Q1: Why are you an advocate for using analytics to drive better climate change outcomes?
James Hunt, AgTech and sustainability specialist: Analytics is playing a critical role in supporting the efforts by so many across agriculture to show leadership in support of environmental progress. From growing plants to producing and providing food on our plates, the opportunity for meeting goals and showing results can be unleashed through the smart use of advanced analytics.
I have seen and helped build systems that use analytics to produce more food with fewer resources by observing and truthfully reporting on the environmental conditions that foster living systems, such as crop production, and helping to inform and guide the efforts of so many, working together, to address these crucial topics.

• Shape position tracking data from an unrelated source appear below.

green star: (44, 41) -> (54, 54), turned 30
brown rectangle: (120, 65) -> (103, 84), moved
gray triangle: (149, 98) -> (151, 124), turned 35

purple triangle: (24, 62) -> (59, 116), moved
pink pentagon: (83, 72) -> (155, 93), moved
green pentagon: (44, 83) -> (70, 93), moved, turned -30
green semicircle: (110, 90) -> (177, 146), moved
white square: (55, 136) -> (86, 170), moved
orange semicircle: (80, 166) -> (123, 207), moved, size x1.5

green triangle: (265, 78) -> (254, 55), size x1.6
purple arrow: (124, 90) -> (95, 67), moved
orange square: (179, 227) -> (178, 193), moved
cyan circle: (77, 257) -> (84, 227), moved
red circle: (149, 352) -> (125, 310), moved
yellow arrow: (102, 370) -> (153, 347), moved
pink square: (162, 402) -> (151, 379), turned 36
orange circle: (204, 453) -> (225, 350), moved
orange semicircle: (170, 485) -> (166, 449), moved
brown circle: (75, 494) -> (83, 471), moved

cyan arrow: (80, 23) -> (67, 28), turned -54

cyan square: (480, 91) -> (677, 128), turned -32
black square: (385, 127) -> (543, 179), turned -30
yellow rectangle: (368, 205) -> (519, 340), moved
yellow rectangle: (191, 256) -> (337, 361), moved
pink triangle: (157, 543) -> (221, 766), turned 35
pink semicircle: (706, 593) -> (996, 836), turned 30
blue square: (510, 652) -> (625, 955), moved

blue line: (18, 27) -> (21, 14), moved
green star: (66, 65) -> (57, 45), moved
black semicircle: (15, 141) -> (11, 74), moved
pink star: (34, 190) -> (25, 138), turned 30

Joe Nyangon, advises U.S. energy and utility companies on how to navigate the transition to increased sustainability: Identifying and managing rising physical climate risk and transition risk in key industries like energy, utilities, manufacturing, insurance, banking, agriculture and the public sector requires advanced analytics.
Those asset-intensive industries expend considerable capital in insurance premiums to tackle the threat of their assets becoming stranded. Particularly, the energy sector faces key challenges, including years of lagging investment in infrastructure modernization, aging infrastructure, energy efficiency gap, diversifying energy generation assets and optimal deployment of expensive assets, which makes it more susceptible to climate-driven risks. Without analytics, it would be difficult to identify, plan, mitigate and manage these risks.
Naeem Siddiqi, credit risk expert, responsible for climate risk solutions at SAS: I’ve been involved in risk management for a long time. I’ve seen the use of alternative data, micro-lending and better models provide access to credit to millions of unbanked around the world.
Analytics can make lives better – beyond simply being a source of employment and profit. Identifying and managing climate risk via analytics is going to help maintain the stability of the banking system, enable banks to develop new products and help drive better decisions.
Brecht Seifi, combines technical and EU sustainability policy expertise to help customers implement machine learning & AI cloud initiatives: I like the way analytics can reveal insights out of data that can speak for themselves. As an accurate response to climate change we need well-considered and targeted decisions. advanced analytics can help us to expand our toolbox to ensure climate resilience.
Besides revealing insights that are backward-looking, we also can simulate different scenarios in the future and act accordingly. Doing this buys us crucial time to learn and intervene when necessary.
Jerry Williams, Chief Environmental Officer at SAS, is responsible for identifying and managing climate change issues and helping to ensure SAS incorporates environmental responsibility across company operations: We use SAS solutions to help manage our Environmental Program and know from experience how powerful access to data and the use of analytic solutions can be for mitigating environmental impact.
We’ve had tremendous success in making our buildings and data centers more efficient and our smart campus initiatives are helping us to develop models and processes that reduce operational costs, make smarter investments and be more proactive with how we manage operations. Using energy more efficiently is helping us with our 2050 net-zero commitment and significantly reducing operational spending.